___ Provided records

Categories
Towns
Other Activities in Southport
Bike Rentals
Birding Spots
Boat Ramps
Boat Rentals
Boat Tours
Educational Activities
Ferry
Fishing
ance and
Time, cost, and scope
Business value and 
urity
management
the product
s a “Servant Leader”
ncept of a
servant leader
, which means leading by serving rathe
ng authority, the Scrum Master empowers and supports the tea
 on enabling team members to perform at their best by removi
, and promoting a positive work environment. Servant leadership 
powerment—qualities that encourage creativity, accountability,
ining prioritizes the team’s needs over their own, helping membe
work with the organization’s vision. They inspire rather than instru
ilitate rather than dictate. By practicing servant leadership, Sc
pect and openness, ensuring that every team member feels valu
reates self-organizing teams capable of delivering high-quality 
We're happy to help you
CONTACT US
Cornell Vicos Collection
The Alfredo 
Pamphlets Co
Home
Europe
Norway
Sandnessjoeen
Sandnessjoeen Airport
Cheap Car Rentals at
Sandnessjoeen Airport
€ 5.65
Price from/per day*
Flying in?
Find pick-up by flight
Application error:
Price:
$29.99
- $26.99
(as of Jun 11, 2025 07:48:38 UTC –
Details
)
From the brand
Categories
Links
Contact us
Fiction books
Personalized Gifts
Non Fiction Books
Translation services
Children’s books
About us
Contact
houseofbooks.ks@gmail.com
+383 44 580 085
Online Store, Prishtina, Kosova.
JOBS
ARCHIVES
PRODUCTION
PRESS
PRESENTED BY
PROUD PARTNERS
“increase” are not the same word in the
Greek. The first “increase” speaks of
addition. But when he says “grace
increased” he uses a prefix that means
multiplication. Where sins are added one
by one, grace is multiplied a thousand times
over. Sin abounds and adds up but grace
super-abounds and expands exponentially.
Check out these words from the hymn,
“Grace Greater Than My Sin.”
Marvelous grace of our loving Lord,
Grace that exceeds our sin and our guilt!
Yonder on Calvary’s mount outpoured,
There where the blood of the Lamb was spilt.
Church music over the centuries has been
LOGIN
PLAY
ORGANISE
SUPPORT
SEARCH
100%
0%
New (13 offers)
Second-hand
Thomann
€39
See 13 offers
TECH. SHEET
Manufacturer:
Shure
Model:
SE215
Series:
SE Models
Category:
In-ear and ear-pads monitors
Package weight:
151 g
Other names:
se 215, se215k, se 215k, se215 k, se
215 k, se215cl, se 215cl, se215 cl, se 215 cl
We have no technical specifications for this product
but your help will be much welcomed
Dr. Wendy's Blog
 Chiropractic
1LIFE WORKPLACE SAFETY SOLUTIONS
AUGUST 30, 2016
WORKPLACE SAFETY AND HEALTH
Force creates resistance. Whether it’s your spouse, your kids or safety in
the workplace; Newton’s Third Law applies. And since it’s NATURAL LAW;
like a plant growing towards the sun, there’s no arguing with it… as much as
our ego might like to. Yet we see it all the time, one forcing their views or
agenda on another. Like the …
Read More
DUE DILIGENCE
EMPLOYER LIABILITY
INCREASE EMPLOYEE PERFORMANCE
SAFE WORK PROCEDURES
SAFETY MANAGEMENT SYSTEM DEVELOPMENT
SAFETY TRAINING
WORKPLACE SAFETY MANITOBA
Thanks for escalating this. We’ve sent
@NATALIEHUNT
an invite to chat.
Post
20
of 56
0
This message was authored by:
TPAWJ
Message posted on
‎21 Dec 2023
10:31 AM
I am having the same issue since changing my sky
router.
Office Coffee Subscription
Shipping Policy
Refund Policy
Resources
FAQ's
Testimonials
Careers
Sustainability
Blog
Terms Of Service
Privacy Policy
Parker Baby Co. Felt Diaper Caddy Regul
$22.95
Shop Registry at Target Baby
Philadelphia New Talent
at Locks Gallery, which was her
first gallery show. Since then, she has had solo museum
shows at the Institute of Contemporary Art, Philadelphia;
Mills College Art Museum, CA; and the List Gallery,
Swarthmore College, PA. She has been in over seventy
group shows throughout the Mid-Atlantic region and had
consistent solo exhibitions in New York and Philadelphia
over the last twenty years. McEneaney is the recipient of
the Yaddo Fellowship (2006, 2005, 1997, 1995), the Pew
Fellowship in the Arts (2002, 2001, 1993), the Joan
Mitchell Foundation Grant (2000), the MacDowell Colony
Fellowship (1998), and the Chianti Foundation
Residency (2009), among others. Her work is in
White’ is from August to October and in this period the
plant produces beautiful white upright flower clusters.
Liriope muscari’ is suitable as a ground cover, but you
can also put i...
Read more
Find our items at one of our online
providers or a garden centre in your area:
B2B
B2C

______

■ **Directive**:
Above are some records; repeat all of them exactly.

■ **Response to this task**:
Categories
Towns
Other Activities in Southport
Bike Rentals
Birding Spots
Boat Ramps
Boat Rentals
Boat Tours
Educational Activities
Ferry
Fishing
ance and
Time, cost, and scope
Business value and 
urity
management
the product
s a “Servant Leader”
ncept of a
servant leader
, which means leading by serving rathe
ng authority, the Scrum Master empowers and supports the tea
 on enabling team members to perform at their best by removi
, and promoting a positive work environment. Servant leadership 
powerment—qualities that encourage creativity, accountability,
ining prioritizes the team’s needs over their own, helping membe
work with the organization’s vision. They inspire rather than instru
ilitate rather than dictate. By practicing servant leadership, Sc
pect and openness, ensuring that every team member feels valu
reates self-organizing teams capable of delivering high-quality 
We're happy to help you
CONTACT US
Cornell Vicos Collection
The Alfredo 
Pamphlets Co
Home
Europe
Norway
Sandnessjoeen
Sandnessjoeen Airport
Cheap Car Rentals at
Sandnessjoeen Airport
€ 5.65
Price from/per day*
Flying in?
Find pick-up by flight
Application error:
Price:
$29.99
- $26.99
(as of Jun 11, 2025 07:48:38 UTC –
Details
)
From the brand
Categories
Links
Contact us
Fiction books
Personalized Gifts
Non Fiction Books
Translation services
Children’s books
About us
Contact
houseofbooks.ks@gmail.com
+383 44 580 085
Online Store, Prishtina, Kosova.
JOBS
ARCHIVES
PRODUCTION
PRESS
PRESENTED BY
PROUD PARTNERS
“increase” are not the same word in the
Greek. The first “increase” speaks of
addition. But when he says “grace
increased” he uses a prefix that means
multiplication. Where sins are added one
by one, grace is multiplied a thousand times
over. Sin abounds and adds up but grace
super-abounds and expands exponentially.
Check out these words from the hymn,
“Grace Greater Than My Sin.”
Marvelous grace of our loving Lord,
Grace that exceeds our sin and our guilt!
Yonder on Calvary’s mount outpoured,
There where the blood of the Lamb was spilt.
Church music over the centuries has been
LOGIN
PLAY
ORGANISE
SUPPORT
SEARCH
100%
0%
New (13 offers)
Second-hand
Thomann
€39
See 13 offers
TECH. SHEET
Manufacturer:
Shure
Model:
SE215
Series:
SE Models
Category:
In-ear and ear-pads monitors
Package weight:
151 g
Other names:
se 215, se215k, se 215k, se215 k, se
215 k, se215cl, se 215cl, se215 cl, se 215 cl
We have no technical specifications for this product
but your help will be much welcomed
Dr. Wendy's Blog
 Chiropractic
1LIFE WORKPLACE SAFETY SOLUTIONS
AUGUST 30, 2016
WORKPLACE SAFETY AND HEALTH
Force creates resistance. Whether it’s your spouse, your kids or safety in
the workplace; Newton’s Third Law applies. And since it’s NATURAL LAW;
like a plant growing towards the sun, there’s no arguing with it… as much as
our ego might like to. Yet we see it all the time, one forcing their views or
agenda on another. Like the …
Read More
DUE DILIGENCE
EMPLOYER LIABILITY
INCREASE EMPLOYEE PERFORMANCE
SAFE WORK PROCEDURES
SAFETY MANAGEMENT SYSTEM DEVELOPMENT
SAFETY TRAINING
WORKPLACE SAFETY MANITOBA
Thanks for escalating this. We’ve sent
@NATALIEHUNT
an invite to chat.
Post
20
of 56
0
This message was authored by:
TPAWJ
Message posted on
‎21 Dec 2023
10:31 AM
I am having the same issue since changing my sky
router.
Office Coffee Subscription
Shipping Policy
Refund Policy
Resources
FAQ's
Testimonials
Careers
Sustainability
Blog
Terms Of Service
Privacy Policy
Parker Baby Co. Felt Diaper Caddy Regul
$22.95
Shop Registry at Target Baby
Philadelphia New Talent
at Locks Gallery, which was her
first gallery show. Since then, she has had solo museum
shows at the Institute of Contemporary Art, Philadelphia;
Mills College Art Museum, CA; and the List Gallery,
Swarthmore College, PA. She has been in over seventy
group shows throughout the Mid-Atlantic region and had
consistent solo exhibitions in New York and Philadelphia
over the last twenty years. McEneaney is the recipient of
the Yaddo Fellowship (2006, 2005, 1997, 1995), the Pew
Fellowship in the Arts (2002, 2001, 1993), the Joan
Mitchell Foundation Grant (2000), the MacDowell Colony
Fellowship (1998), and the Chianti Foundation
Residency (2009), among others. Her work is in
White’ is from August to October and in this period the
plant produces beautiful white upright flower clusters.
Liriope muscari’ is suitable as a ground cover, but you
can also put i...
Read more
Find our items at one of our online
providers or a garden centre in your area:
B2B
B2C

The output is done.